3D-Printed Skyrora 70kN engine tested ahead of launch

19th Jun 2023
3D-Printed Skyrora 70kN engine tested ahead of launch

Edinburgh-based Skyrora has just begun full-duration tests of its updated 3D-printed 70kN engine. The launch company hopes to qualify the design of the engine and its 3D printer through the tests ahead of launching the three-stage Skyrora XL orbital rocket into space sometime in 2023. This Skyrora 70kN engine boasts several achievements for the company and for commercial rocketry in general.

The company announced the tests had begun on 19th June. They are taking place at its trial site in Midlothian, Scotland. The tests come just over a year after Skyrora completed a static fire test of the engine in May 2022.

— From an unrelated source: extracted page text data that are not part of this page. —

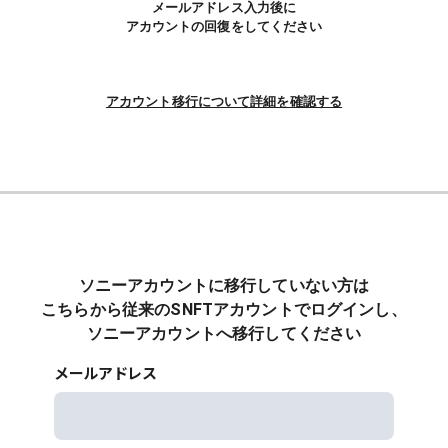
メールアドレス入力後に
アカウントの回復をしてください
アカウント移行について詳細を確認する
ソニーアカウントに移行していない方は
こちらから従来のSNFTアカウントでログインし、
ソニーアカウントへ移行してください
メールアドレス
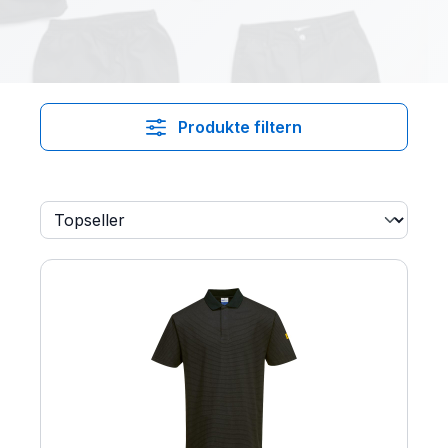
Produkte filtern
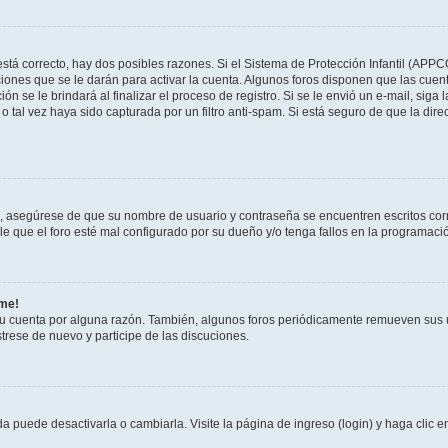
stá correcto, hay dos posibles razones. Si el Sistema de Protección Infantil (APPC
iones que se le darán para activar la cuenta. Algunos foros disponen que las cuen
ón se le brindará al finalizar el proceso de registro. Si se le envió un e-mail, siga
o tal vez haya sido capturada por un filtro anti-spam. Si está seguro de que la di
o, asegúrese de que su nombre de usuario y contraseña se encuentren escritos co
 que el foro esté mal configurado por su dueño y/o tenga fallos en la programació
rme!
su cuenta por alguna razón. También, algunos foros periódicamente remueven sus 
strese de nuevo y participe de las discuciones.
 puede desactivarla o cambiarla. Visite la página de ingreso (login) y haga clic 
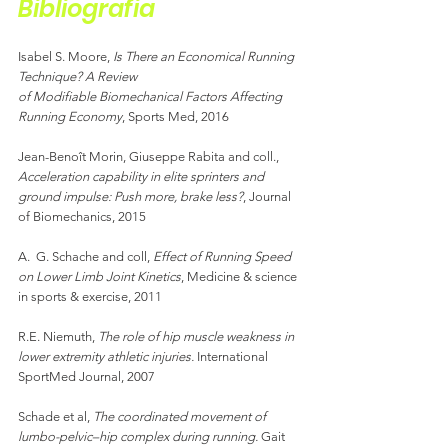
Bibliografia
Isabel S. Moore, 
Is There an Economical Running 
Technique? A Review
of Modifiable Biomechanical Factors Affecting 
Running Economy
, Sports Med, 2016
Jean-Benoît Morin, Giuseppe Rabita and coll., 
Acceleration capability in elite sprinters and 
ground impulse: Push more, brake less?
, Journal 
of Biomechanics, 2015
A.  G. Schache and coll, 
Effect of Running Speed 
on Lower Limb Joint Kinetics
, Medicine & science 
in sports & exercise, 2011
R.E. Niemuth, 
The role of hip muscle weakness in 
lower extremity athletic injuries.
 International 
SportMed Journal, 2007
Schade et al, 
The coordinated movement of 
lumbo-pelvic–hip complex during running.
 Gait 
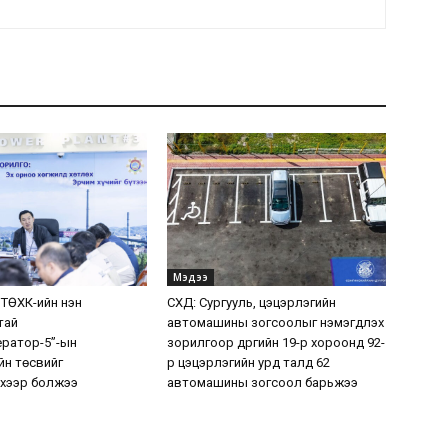
Мэдээ
 ТӨХК-ийн нэн
СХД: Сургууль, цэцэрлэгийн
тай
автомашины зогсоолыг нэмэгдүүлэх
ератор-5”-ын
зорилгоор дүүргийн 19-р хороонд 92-
н төсвийг
р цэцэрлэгийн урд талд 62
хээр болжээ
автомашины зогсоол барьжээ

3D-printed makes a more efficient engine

Validating the 3D printer’s ability to create working engines is a crucial part of the full-duration tests.

Skyrora’s updated engine was 3D-printed by the company’s Skyprint 2 machine for the very first time. The printer was developed to print multi-composite parts simultaneously from several materials, including Inconel, titanium alloys, aluminum alloys, and other super-alloys.

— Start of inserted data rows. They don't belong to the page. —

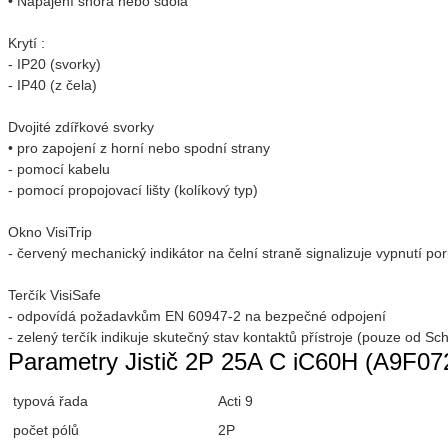
• Napájení shora nebo sdola
Krytí :
- IP20 (svorky)
- IP40 (z čela)
Dvojité zdířkové svorky
• pro zapojení z horní nebo spodní strany
- pomocí kabelu
- pomocí propojovací lišty (kolíkový typ)
Okno VisiTrip
- červený mechanický indikátor na čelní straně signalizuje vypnutí po
Terčík VisiSafe
- odpovídá požadavkům EN 60947-2 na bezpečné odpojení
- zelený terčík indikuje skutečný stav kontaktů přístroje (pouze od Sch
Parametry Jistič 2P 25A C iC60H (A9F07
typová řada
Acti 9
počet pólů
2P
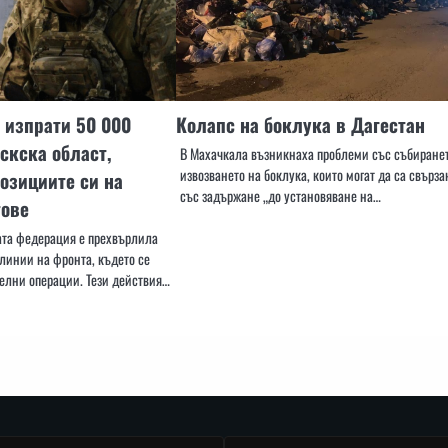
 изпрати 50 000
Колапс на боклука в Дагестан
скска област,
В Махачкала възникнаха проблеми със събиранет
извозването на боклука, които могат да са свърза
озициите си на
със задържане „до установяване на…
тове
ата федерация е прехвърлила
 линии на фронта, където се
елни операции. Тези действия…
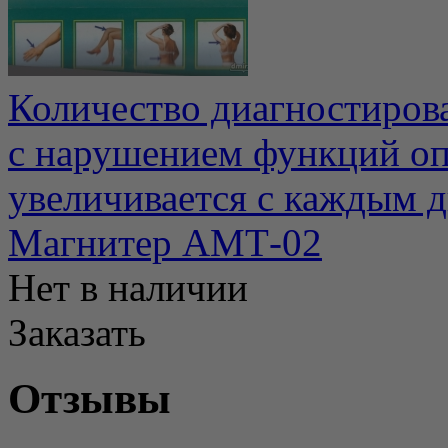
Количество диагностиров
с нарушением функций оп
увеличивается с каждым д
Магнитер АМТ-02
Нет в наличии
Заказать
Отзывы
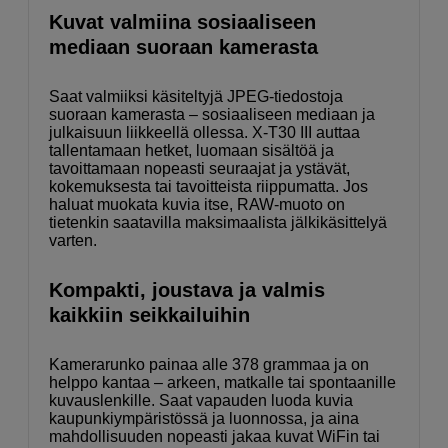
Kuvat valmiina sosiaaliseen
mediaan suoraan kamerasta
Saat valmiiksi käsiteltyjä JPEG-tiedostoja
suoraan kamerasta – sosiaaliseen mediaan ja
julkaisuun liikkeellä ollessa. X-T30 III auttaa
tallentamaan hetket, luomaan sisältöä ja
tavoittamaan nopeasti seuraajat ja ystävät,
kokemuksesta tai tavoitteista riippumatta. Jos
haluat muokata kuvia itse, RAW-muoto on
tietenkin saatavilla maksimaalista jälkikäsittelyä
varten.
Kompakti, joustava ja valmis
kaikkiin seikkailuihin
Kamerarunko painaa alle 378 grammaa ja on
helppo kantaa – arkeen, matkalle tai spontaanille
kuvauslenkille. Saat vapauden luoda kuvia
kaupunkiympäristössä ja luonnossa, ja aina
mahdollisuuden nopeasti jakaa kuvat WiFin tai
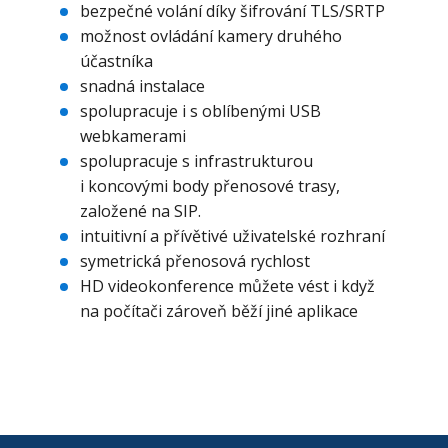
bezpečné volání díky šifrování TLS/SRTP
možnost ovládání kamery druhého
účastníka
snadná instalace
spolupracuje i s oblíbenými USB
webkamerami
spolupracuje s infrastrukturou
i koncovými body přenosové trasy,
založené na SIP.
intuitivní a přívětivé uživatelské rozhraní
symetrická přenosová rychlost
HD videokonference můžete vést i když
na počítači zároveň běží jiné aplikace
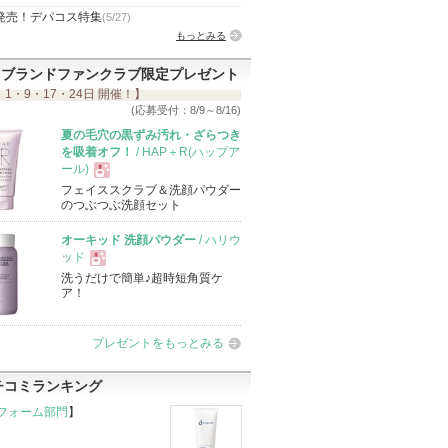
発売！デパコス特集
(5/27)
もっとみる
ブランドファンクラブ限定プレゼント
 1・9・17・24日 開催！】
(応募受付：8/9～8/16)
夏の毛穴の黒ずみ汚れ・ざらつき
を吸着オフ！
/ HAP＋R(ハップア
ール)
フェイススクラブ＆洗顔パウダー
現
のつぶつぶ洗顔セット
オーキッド 洗顔パウダー
/ ハリウ
品
ッド
洗うだけで簡単♪超時短角質ケ
現
ア！
品
プレゼントをもっとみる
チコミランキング
フォーム部門
】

The engine can now be manufactured more efficiently, according to Skyrora. Compared to the original model – Skyprint 1 – the 70kN engine can be developed 66% faster at a 20% cost reduction. It has been manufactured with an improved cooling chamber to increase cooling process efficiency and extend the engine’s life.

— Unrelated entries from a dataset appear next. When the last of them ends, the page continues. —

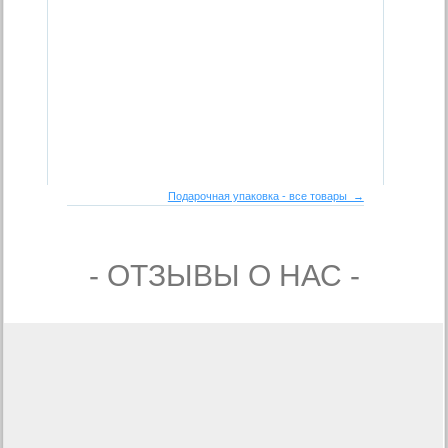
Подарочная упаковка - все товары →
- ОТЗЫВЫ О НАС -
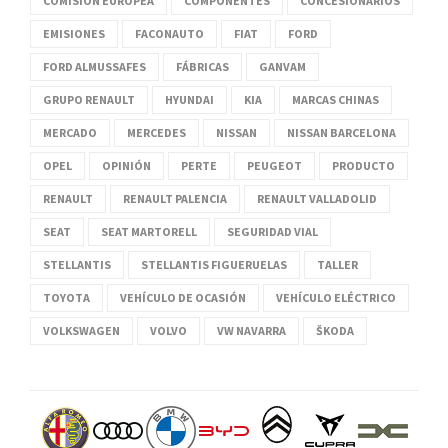
COMISIÓN EUROPEA
COMPONENTES
CONCESIONARIOS
EMISIONES
FACONAUTO
FIAT
FORD
FORD ALMUSSAFES
FÁBRICAS
GANVAM
GRUPO RENAULT
HYUNDAI
KIA
MARCAS CHINAS
MERCADO
MERCEDES
NISSAN
NISSAN BARCELONA
OPEL
OPINIÓN
PERTE
PEUGEOT
PRODUCTO
RENAULT
RENAULT PALENCIA
RENAULT VALLADOLID
SEAT
SEAT MARTORELL
SEGURIDAD VIAL
STELLANTIS
STELLANTIS FIGUERUELAS
TALLER
TOYOTA
VEHÍCULO DE OCASIÓN
VEHÍCULO ELÉCTRICO
VOLKSWAGEN
VOLVO
VW NAVARRA
ŠKODA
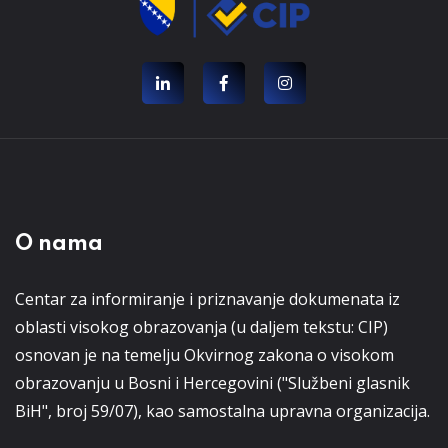
O nama
Centar za informiranje i priznavanje dokumenata iz
oblasti visokog obrazovanja (u daljem tekstu: CIP)
osnovan je na temelju Okvirnog zakona o visokom
obrazovanju u Bosni i Hercegovini ("Službeni glasnik
BiH", broj 59/07), kao samostalna upravna organizacija.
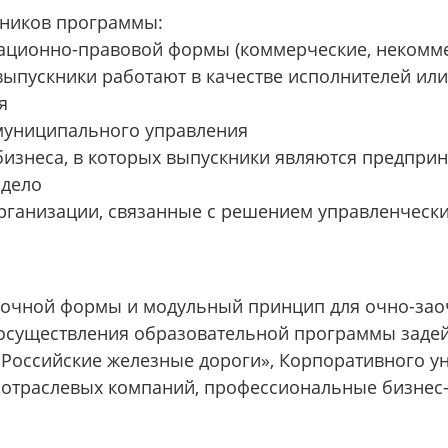
ников программы:
ационно-правовой формы (коммерческие, некомме
выпускники работают в качестве исполнителей ил
я
муниципального управления
бизнеса, в которых выпускники являются предпр
 дело
рганизации, связанные с решением управленчески
я очной формы и модульный принцип для очно-за
 осуществления образовательной программы задей
Российские железные дороги», Корпоративного у
 отраслевых компаний, профессиональные бизнес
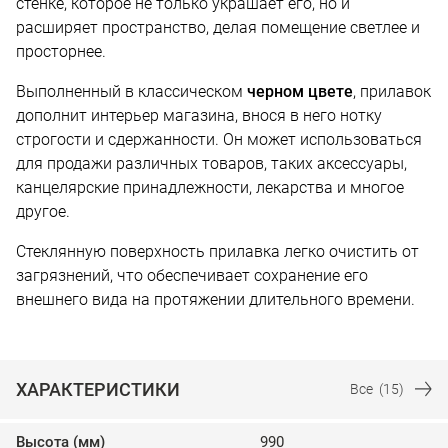
стенке, которое не только украшает его, но и
расширяет пространство, делая помещение светлее и
просторнее.
Выполненный в классическом
черном цвете
, прилавок
дополнит интерьер магазина, внося в него нотку
строгости и сдержанности. Он может использоваться
для продажи различных товаров, таких аксессуары,
канцелярские принадлежности, лекарства и многое
другое.
Стеклянную поверхность прилавка легко очистить от
загрязнений, что обеспечивает сохранение его
внешнего вида на протяжении длительного времени.
ХАРАКТЕРИСТИКИ
Все
(15)
Высота (мм)
990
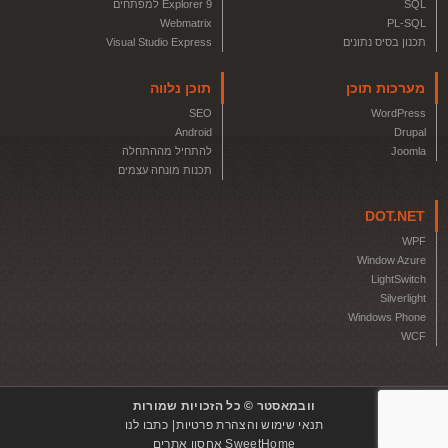
SQL
Explorer 9 למפתחים
Webmatrix
PL-SQL
תכנון בסיס נתונים
Visual Studio Express
מערכות תוכן
תוכן נלווה
SEO
WordPress
Android
Drupal
Joomla
להתחיל מההתחלה
תכנות מונחה עצמים
DOT.NET
WPF
Window Azure
LightSwitch
Silverlight
Windows Phone
WCF
וובמאסטר © כל הזכויות שמורות
תנאי שימוש והצהרת פרטיות
כתבו לנו
SweetHome אחסון אתרים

Skyrora 70kn engine tests underway

The tests will involve the engine running for 250 seconds, reflecting the same time during a real mission to get to orbit. According to the company, the test will evaluate the engine’s life cycle and full operational envelope.

“A successful test will be indicated by nominal chamber pressures and thrust levels with no damage to the hardware,” Skyrora explains.

Following the tests, the engine will become the first commercial engine to have used a closed-cycle staged combustion system run on a Hydrogen Peroxide and Kerosene bipropellant, which is slated to increase the efficiency of the rocket.

After qualification, Skyrora hopes to scale up the production of the technology and build a series of engines to test the full first stage of the Skyrora XL – the last stage to be tested ahead of the demo orbital launch. The third and second stages were tested in 2020 and 2022.

Skyrora XL will be able to place up to 315 kilograms into Sun-Synchronous Orbit (SSO) between a range of 500 kilometers and 1,000 kilometers in altitude. The rocket will also be able to place satellites in Polar Orbit between 200 kilometers and 1,000 kilometers in altitude.

Getting ready to launch

Skyrora is one of the main contenders who could complete the first vertical orbital launch from the UK and hopes to be the leading launch provider for small satellite companies once it receives its launch license from the UK Civil Aviation Authority (CAA).

In July 2022, the company opened the UK’s largest rocket engine manufacturing facility in Cumbernauld, which contain the full Skylark L launch complex – a single-stage suborbital launch vehicle – and in the future, the Skyrora XL launch facilities.

Then in October, the company failed to reach suborbital space with its Skylark L sounding rocket. The vehicle left the launch pad from a site in Langanes, Iceland, but then splashed in the Norwegian Sea about 500 meters away from the launch site.

The latest tests mark a massive step towards launching under its contract with the European Space Agency’s (ESA) Commercial Space Transportation Services and Support Programme, which was signed in March 2021.